Brian Street, pioneiro na conformação deste campo, propõe o modelo de letramento ideológico fundamentado numa concepção de escrita como uma prática social permeada por relações de poder: “Argumento que o que as práticas e concepções particulares de leitura e escrita são para uma dada sociedade, depende do contexto; elas são envolvidas em ideologia, não podem ser isoladas ou tratados como uma técnica neutra”[1]. (Street, 1984, p. 1).

Segundo esse modelo, a escrita não é um sistema neutro ou abstrato de normas, mas um conhecimento constituído nos eventos de letramento (Heath, 1982) ou de alfabetização (Almeida, 2020) dos quais os sujeitos que vivem numa sociedade letrada, participam.

Street esclarece que não há uma única forma de letramento, entendido por nós como a escrita em uso. Relatando suas experiências etnográficas no Irã, afirma que observou diferenças consideráveis entre o letramento comercial, letramento do alcorão, letramento escolar. Ele ressalta que: “as pessoas podem estar envolvidas em uma forma e não na outra, suas identidades podem ser diferentes, suas habilidades podem ser diferentes, seus envolvimentos em relações sociais podem ser diferentes” (Street, 2010, p. 37).

Tal percepção implica no entendimento de que, muitas vezes, as decisões tomadas no âmbito das políticas que envolvem programas de alfabetização em larga escala, pretendem-se autônomas e desconsideram peculiaridades e características próprias de determinados lugares. A crítica feita pelo autor é reportada a um modelo hegemônico de letramento, no qual subjaz a ideia de que existe uma neutralidade no processo de uso da escrita independentemente do contexto no qual ela aconteça, como se existisse uma forma universal de ser letrado, bastando-se, para tanto, a aprendizagem de um conjunto de técnicas. Para o pesquisador, esse modelo, que ele chama de autônomo, está vinculado ao estabelecimento de categorias classificatórias que distinguem pessoas letradas das não letradas. Por isso é importante tratar o letramento numa abordagem ideológica explícita. Nas palavras do autor:

É evidente que o letramento não pode ser estudado como uma tecnologia neutra, como no modelo reducionista autônomo. Mas como uma prática social e ideológica, que inclui aspectos fundamentais da epistemologia, do poder e da política: a aquisição do letramento implica questionamentos sobre discursos dominantes, alterações na agenda da alfabetização, lutas por poder e posições sociais. Neste sentido, as práticas letradas estão saturadas de ideologia. (Street, 2004, p. 90)

O autor esclarece, assim, que o letramento consiste nas formas que o engajamento textual toma dentro de contextos materiais específicos da prática humana, que envolvem relações e estruturas de poder, valores, crenças, objetivos e propósitos, interesses, condições econômicas e políticas, e assim por diante.
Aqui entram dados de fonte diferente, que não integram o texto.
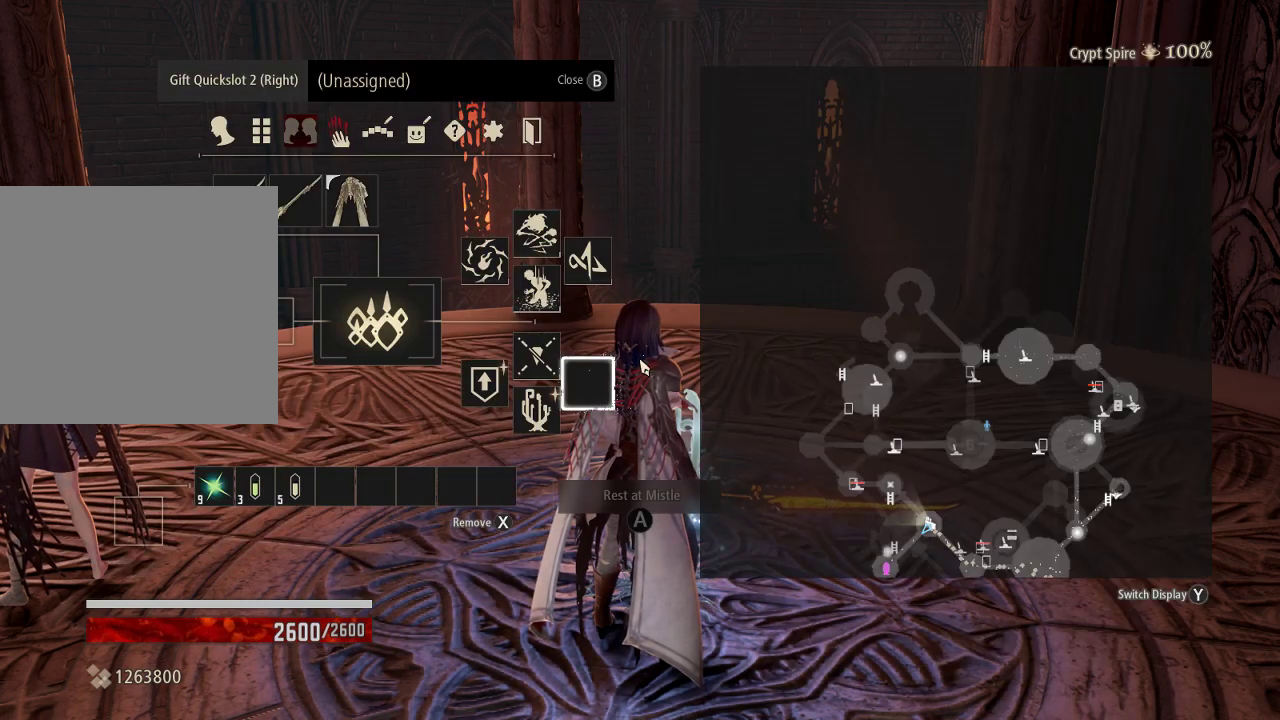
{"buttons": ["DPAD_LEFT"], "left_stick": "center", "right_stick": "center", "events": [[400, "DPAD_LEFT", "down"]]}
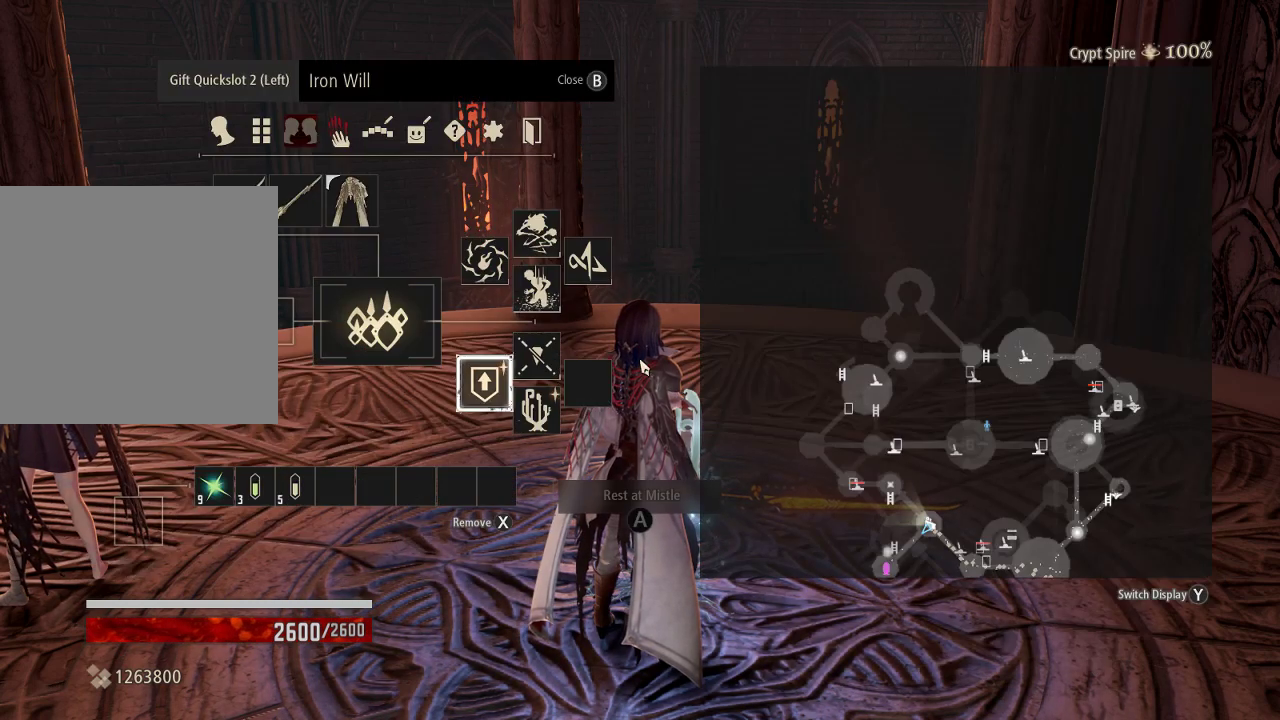
{"buttons": [], "left_stick": "center", "right_stick": "center", "events": [[67, "DPAD_LEFT", "up"], [300, "DPAD_UP", "down"], [400, "DPAD_UP", "up"]]}
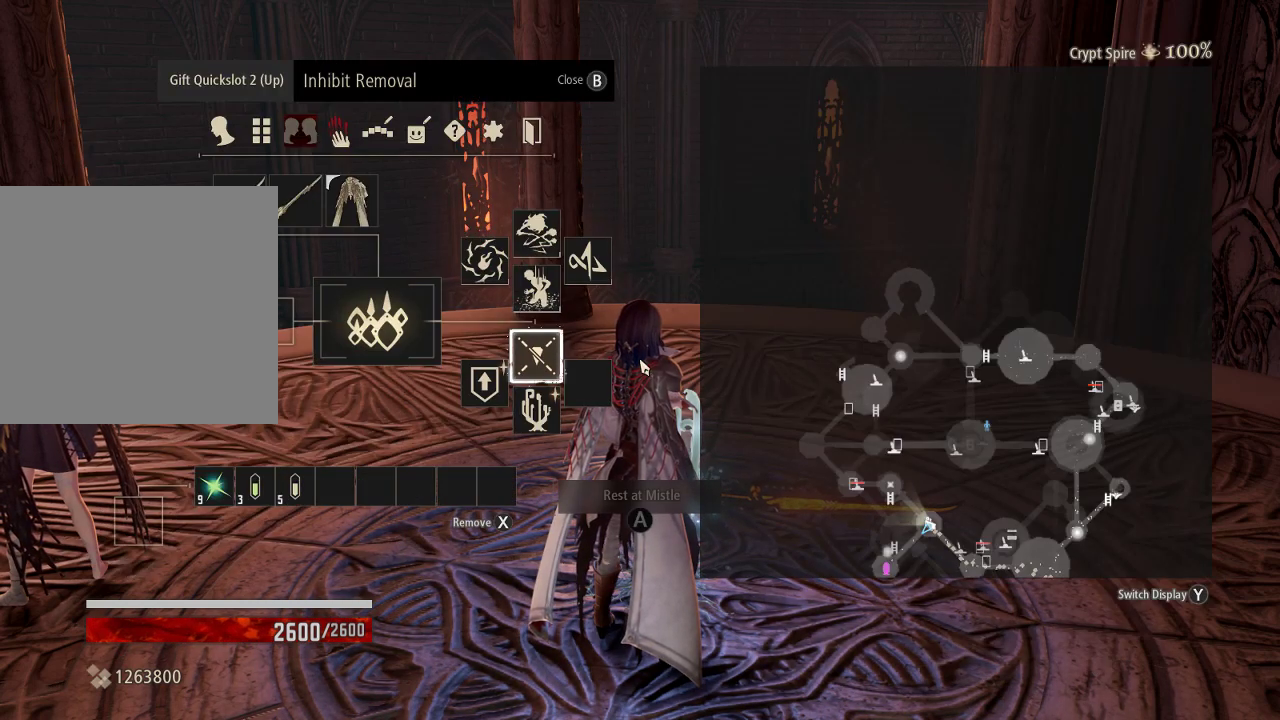
{"buttons": ["DPAD_LEFT"], "left_stick": "center", "right_stick": "center", "events": [[33, "DPAD_UP", "down"], [167, "DPAD_UP", "up"], [433, "DPAD_LEFT", "down"]]}
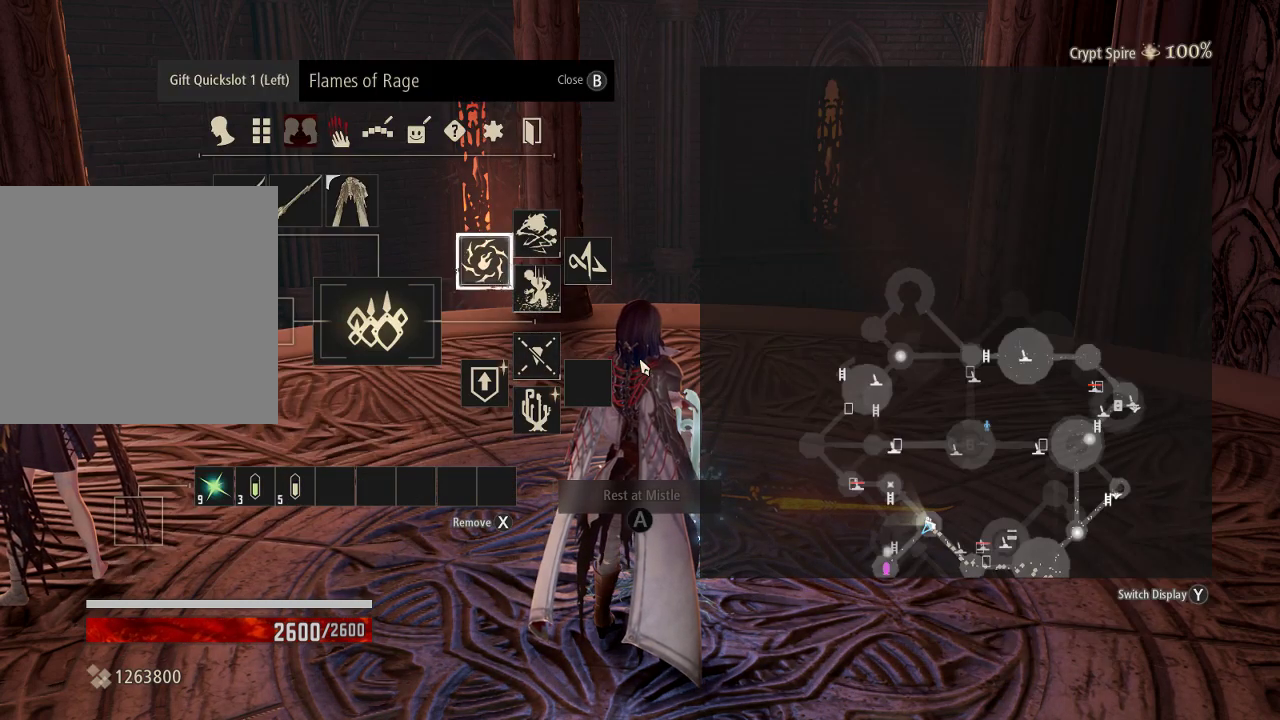
{"buttons": ["DPAD_UP"], "left_stick": "center", "right_stick": "center", "events": [[33, "DPAD_LEFT", "up"], [133, "DPAD_LEFT", "down"], [300, "DPAD_LEFT", "up"], [400, "DPAD_UP", "down"]]}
Diante do exposto, é evidente que pode se compreender o porquê de o termo letramento ser empregado pelo autor também no plural - letramentos. É do interior desse campo que Brian Street formula o conceito de práticas de letramento em diálogo com o conceito de eventos de letramento formulado por Heath (1982). Esclarece o autor:

Para Heath, o termo “eventos de letramento” se refere a “qualquer ocasião em um trecho de escrita é essencial à natureza das interações dos participantes e a seus processos interpretativos” (Heath, 1982). O conceito de “práticas de letramento” se coloca num nível mais alto de abstração e se refere igualmente ao comportamento e as conceitualizações sociais e culturais que conferem sentido aos usos da leitura e/ou da escrita. As práticas de letramento incorporam não só “eventos de letramento”, como ocasiões empíricas às quais o letramento é essencial, mas também modelos populares desses eventos e as preocupações ideológicas que os sustentam. (Street, 2014, p. 18)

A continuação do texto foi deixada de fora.